* TASK PROMPT
Each line below that includes the word "сайт" is to be reported.

* DATA PROVIDED
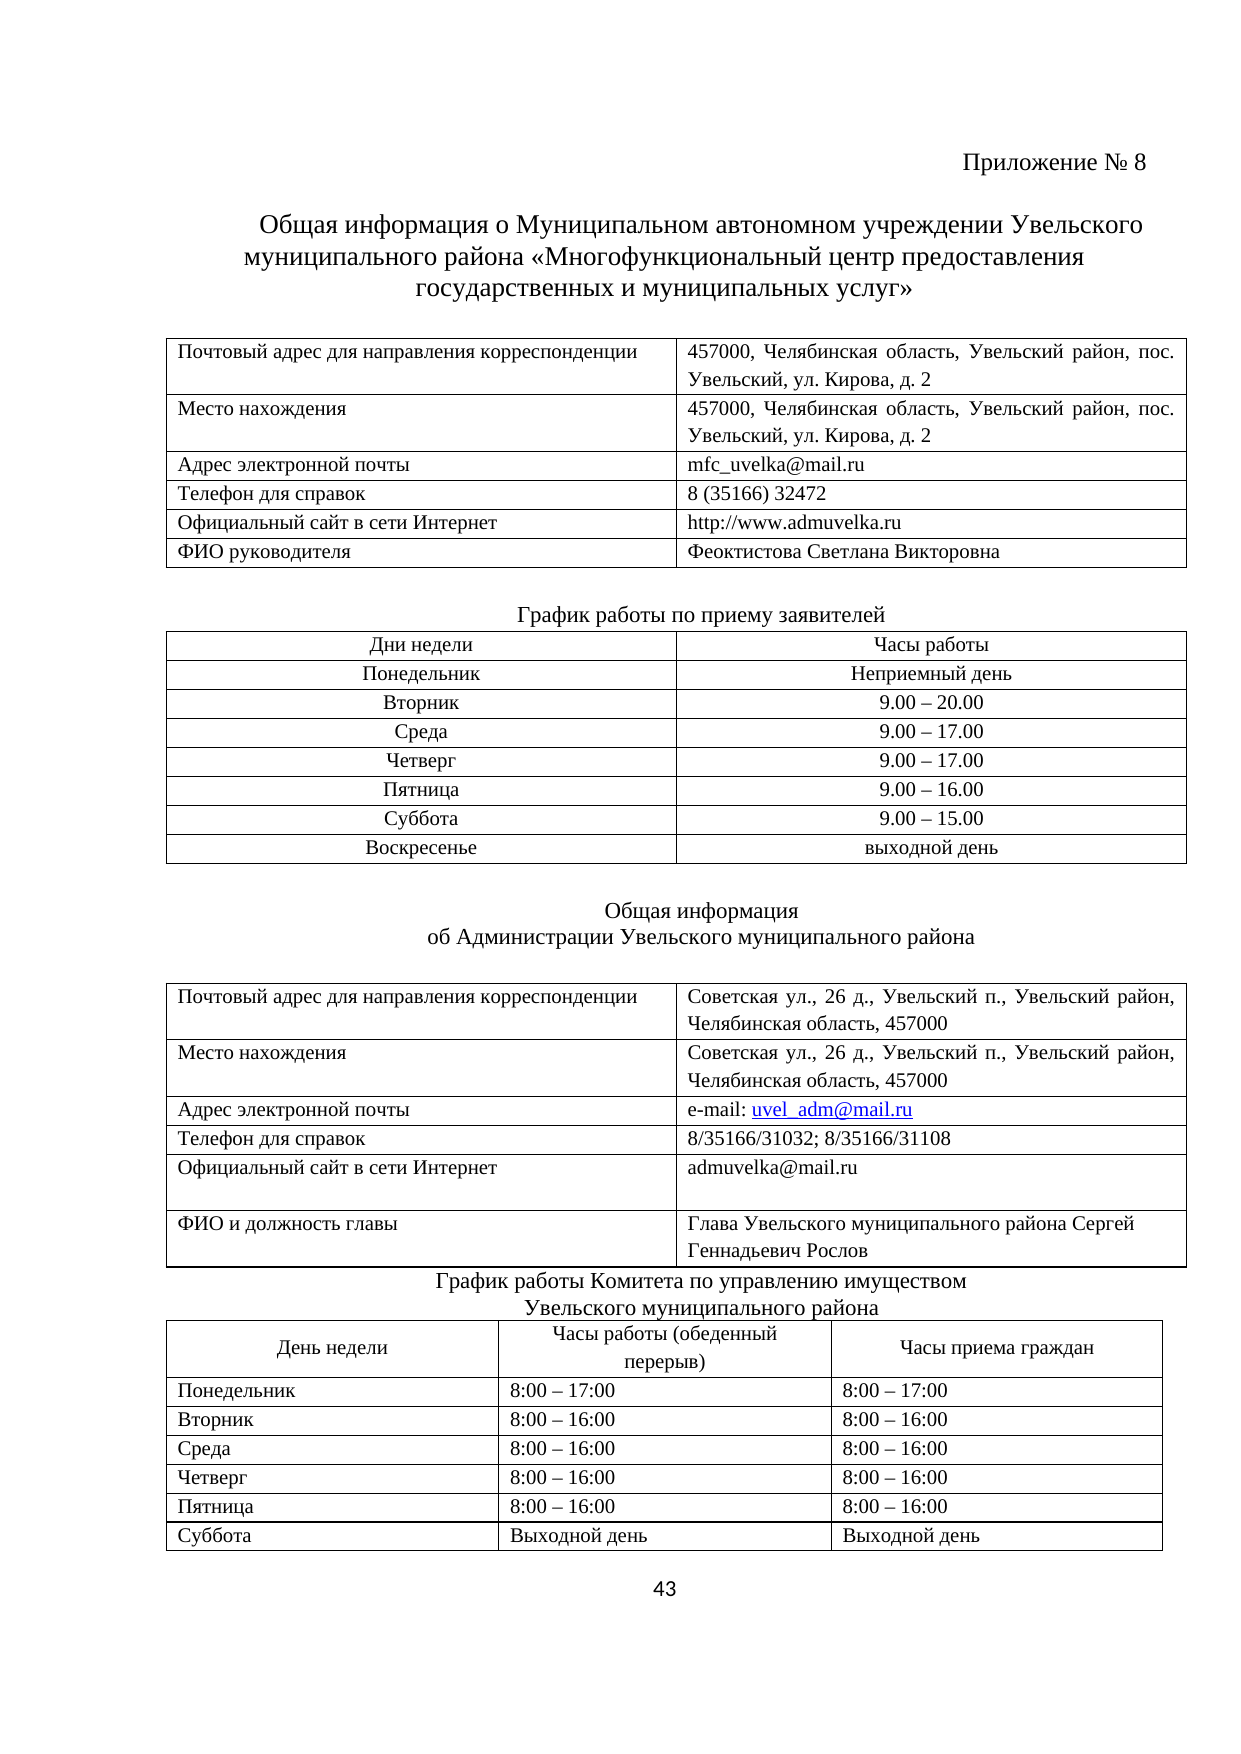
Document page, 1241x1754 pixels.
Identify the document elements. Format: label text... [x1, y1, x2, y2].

table_cell ФИО руководителя [167, 539, 676, 567]
text об Администрации Увельского муниципального района [177, 923, 1152, 949]
table_cell Неприемный день [677, 661, 1186, 689]
table_cell Понедельник [167, 661, 676, 689]
table_cell Феоктистова Светлана Викторовна [677, 539, 1186, 567]
table_cell Четверг [167, 748, 676, 776]
table_cell Суббота [167, 806, 676, 834]
table_cell e-mail: uvel_adm@mail.ru [677, 1097, 1186, 1124]
table_cell Пятница [167, 1494, 498, 1521]
text График работы Комитета по управлению имуществом [177, 1268, 1152, 1294]
table_cell Место нахождения [167, 1040, 676, 1096]
table_cell 8:00 – 16:00 [499, 1436, 831, 1463]
table_cell Официальный сайт в сети Интернет [167, 1155, 676, 1210]
table_cell 8:00 – 16:00 [499, 1465, 831, 1492]
table_cell 8:00 – 16:00 [832, 1465, 1162, 1492]
table_cell 8:00 – 16:00 [499, 1494, 831, 1521]
table_cell Телефон для справок [167, 481, 676, 509]
text Увельского муниципального района [177, 1294, 1152, 1320]
table_cell 9.00 – 17.00 [677, 719, 1186, 747]
table_cell 8/35166/31032; 8/35166/31108 [677, 1126, 1186, 1153]
text Общая информация [177, 897, 1152, 923]
table_cell 8:00 – 16:00 [832, 1407, 1162, 1434]
table_cell 8:00 – 17:00 [832, 1378, 1162, 1406]
table_header День недели [167, 1321, 498, 1377]
table_cell Адрес электронной почты [167, 452, 676, 480]
table_header Советская ул., 26 д., Увельский п., Увельский район, Челябинская область, 457000 [677, 984, 1186, 1039]
table_header Часы работы (обеденный перерыв) [499, 1321, 831, 1377]
table_cell mfc_uvelka@mail.ru [677, 452, 1186, 480]
table_cell Вторник [167, 690, 676, 718]
table_cell Телефон для справок [167, 1126, 676, 1153]
table_cell admuvelka@mail.ru [677, 1155, 1186, 1210]
table_cell Место нахождения [167, 395, 676, 451]
table_header 457000, Челябинская область, Увельский район, пос. Увельский, ул. Кирова, д. 2 [677, 339, 1186, 394]
table_header Почтовый адрес для направления корреспонденции [167, 984, 676, 1039]
table_cell ФИО и должность главы [167, 1211, 676, 1266]
table_cell Выходной день [499, 1523, 831, 1550]
table_cell Среда [167, 719, 676, 747]
table_cell http://www.admuvelka.ru [677, 510, 1186, 538]
text Общая информация о Муниципальном автономном учреждении Увельского муниципального района «Многофункциональный центр предоставления государственных и муниципальных услуг» [177, 209, 1152, 302]
table_cell 9.00 – 17.00 [677, 748, 1186, 776]
table_cell выходной день [677, 835, 1186, 863]
text График работы по приему заявителей [177, 601, 1152, 627]
table_cell Официальный сайт в сети Интернет [167, 510, 676, 538]
table_cell Воскресенье [167, 835, 676, 863]
text Приложение № 8 [177, 147, 1152, 176]
table_cell Вторник [167, 1407, 498, 1434]
table_cell Адрес электронной почты [167, 1097, 676, 1124]
table_cell 8:00 – 16:00 [499, 1407, 831, 1434]
table_cell Суббота [167, 1523, 498, 1550]
table_cell Пятница [167, 777, 676, 805]
table_cell 9.00 – 16.00 [677, 777, 1186, 805]
table_cell 8 (35166) 32472 [677, 481, 1186, 509]
table_cell 8:00 – 17:00 [499, 1378, 831, 1406]
table_header Часы работы [677, 632, 1186, 660]
table_cell Среда [167, 1436, 498, 1463]
table_cell 9.00 – 20.00 [677, 690, 1186, 718]
table_cell Глава Увельского муниципального района Сергей Геннадьевич Рослов [677, 1211, 1186, 1266]
table_cell Понедельник [167, 1378, 498, 1406]
table_cell 8:00 – 16:00 [832, 1436, 1162, 1463]
table_cell 8:00 – 16:00 [832, 1494, 1162, 1521]
table_cell Советская ул., 26 д., Увельский п., Увельский район, Челябинская область, 457000 [677, 1040, 1186, 1096]
table_cell Выходной день [832, 1523, 1162, 1550]
table_header Почтовый адрес для направления корреспонденции [167, 339, 676, 394]
table_header Часы приема граждан [832, 1321, 1162, 1377]
table_cell Четверг [167, 1465, 498, 1492]
table_cell 457000, Челябинская область, Увельский район, пос. Увельский, ул. Кирова, д. 2 [677, 395, 1186, 451]
table_cell 9.00 – 15.00 [677, 806, 1186, 834]
table_header Дни недели [167, 632, 676, 660]
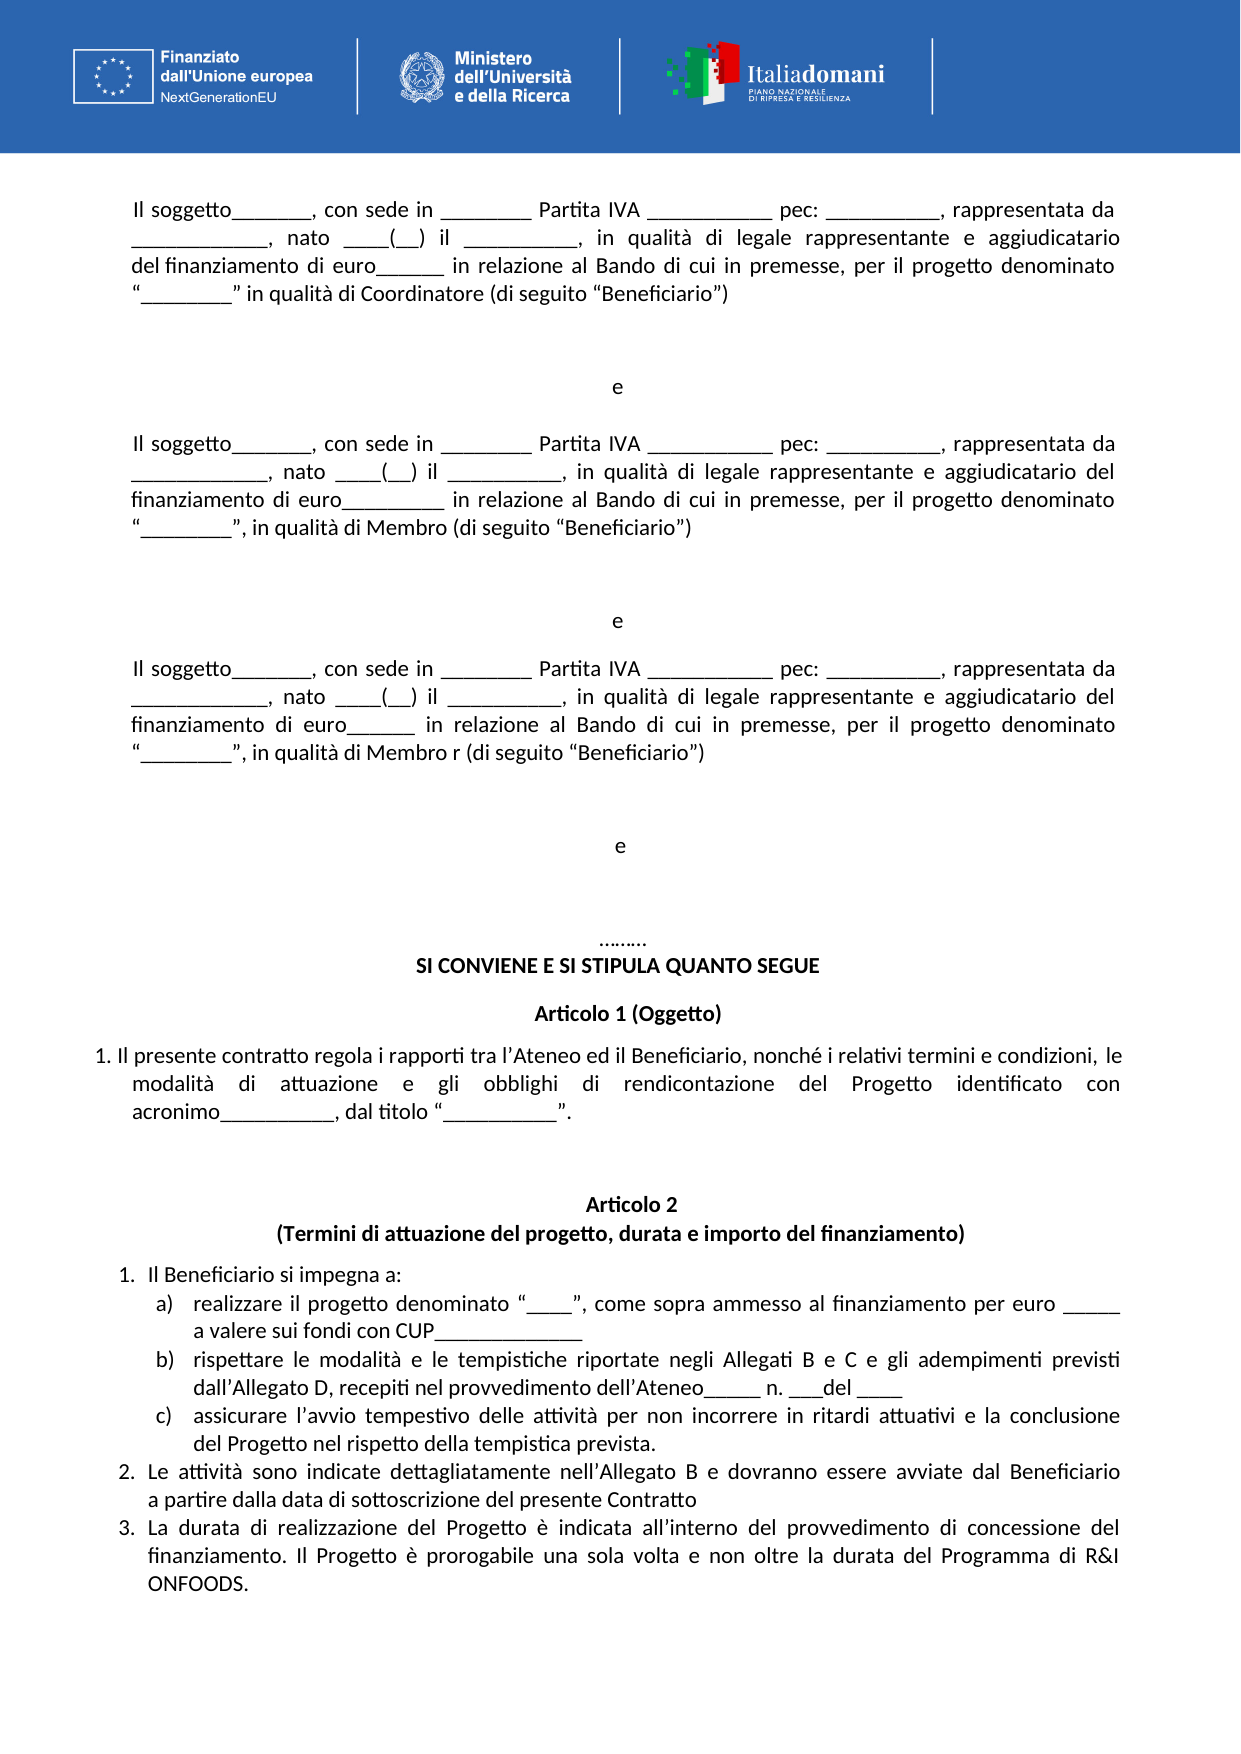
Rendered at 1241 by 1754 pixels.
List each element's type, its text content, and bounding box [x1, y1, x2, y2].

* PROBLEM SOLUTION
table_cell Официальный сайт в сети Интернет [167, 1155, 676, 1210]
table_cell Официальный сайт в сети Интернет [167, 510, 676, 538]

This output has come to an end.